My asawa and I had just returned from another trip to Cebu City with our little niece and nephew from Guimaras in tow. We only had a couple of days before we would attend what I like to call “The Neon Blue Jesus Wedding.” My spouse and I were approached a couple of months ago by some distant relatives and asked to be sponsors for the big event. We readily agreed. We hadn’t been a godmother,“Ninang”, or godfather, “Ninong” in the Philippines for several years.
The nuptials gave my spouse an excuse to go shopping for a new dress she could wear to this Filipino wedding. And of course a new dress also meant a new pair of shoes. But you married guys out there already knew that.
I needed a new barong tagalog, traditional formal wear for the Filipino male, and dress pants. Although I had only worn my old barong twice, a larger size outfit in size 2X was now needed. I sweat profusely the minute I put one of these things on so my wife and I decided to take some pictures at our new home in the Philippines before we left for the church where the wedding was to be held.

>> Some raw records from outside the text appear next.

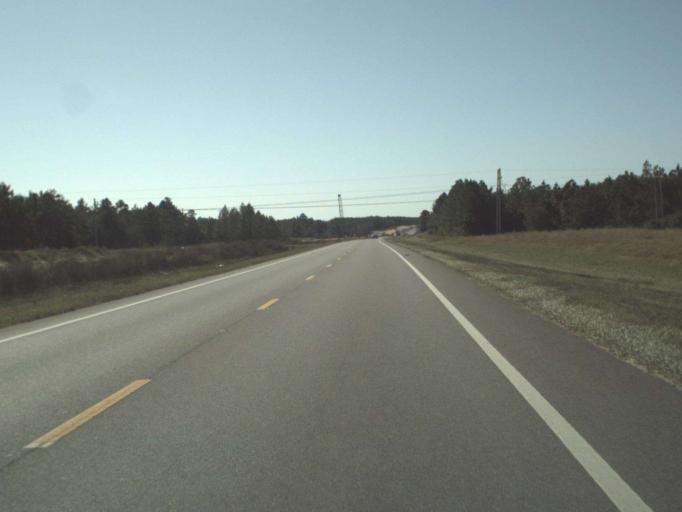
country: US
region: Florida
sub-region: Walton County
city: Freeport
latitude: 30.5327
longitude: -86.1080
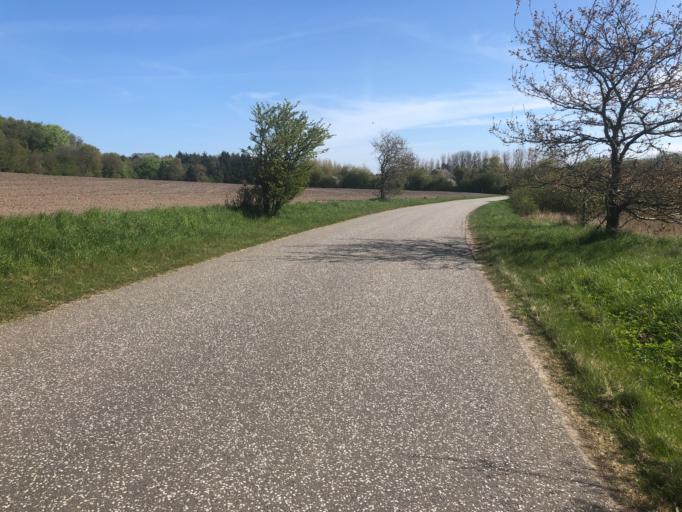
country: DK
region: Central Jutland
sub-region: Holstebro Kommune
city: Vinderup
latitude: 56.5711
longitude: 8.7844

Note that I’m not wearing my 25-year-old Florsheim’s in the house. You never wear shoes in a Filipino home. Vinyl slippers are the standard inside footwear.
Good friends graciously picked us up to take us to the wedding’s venue, St. John the Baptist Church, in Jordan, Guimaras. We stopped by their house before leaving for the church. Here’s a look at some of the beautiful ladies that were also involved in the wedding. It’s a tough life in the Philippines, isn’t it, being surrounded by such beautiful Filipinas, my own asawa included, of course.
St. John the Baptist Church was built in Jordan, Guimaras in January 1970. The blue neon Jesus hung above the altar. The mass only took about 40 minutes. The picture taking afterward lasted about as long.
The bride and groom were kneeling for quite some time during the ceremony. For more details on a traditional Filipino wedding, check out this previous post.
After the pictures were taken we headed back to our friend’s home where a multicab, jeepney, soon picked us up so we could attend the reception. The road to the reception area was too narrow for our truck. The signage shown below can be seen at most important celebrations in the Philippines.
Of course, it wouldn’t be a party without the lechon, shown below. My asawa and I were sitting nearby and were splattered a few times by the dead pig’s juices as the carver’s bolo did it’s work. Note to self: Avoid sitting so close to the lechon at future celebrations.
There was a huge crowd on hand for the reception. Free food brings in lots of folks, no matter what country you live in. The Philippines is no exception. No adult beverages were served, only Pepsi. I didn’t mind. I’ve only had a few beers in the last month anyway.
Here’s a look at my lovely asawa enjoying the wedding reception.
EVERY party in the Philippines requires a stack of speakers as seen shown below. We had to shut our windows the night before the wedding to get some sleep as the couple’s reception was in the same barangay as ours.
James, the groom, is a carpenter, and quite shy. When given the opportunity to speak, he declined. I was invited to say a few words of advice to the couple. My nugget of wisdom to the groom was this:
“Always listen to your asawa.”
The happy couple share a kiss.
Which of these young ladies would catch the bride’s bouquet? The Filipina in the middle.
Congratulations to James and Beth. We pray they have a long and prosperous life together. We’re thankful for the invitation to their big day.
We caught a jeepney ride home and the first thing I did was peel off my barong tagalog and take a shower. The rainy season has finally hit us and the humidity levels have shot up. But that’s fine with me, we really need the rain. And I really needed a shower. Ask my asawa.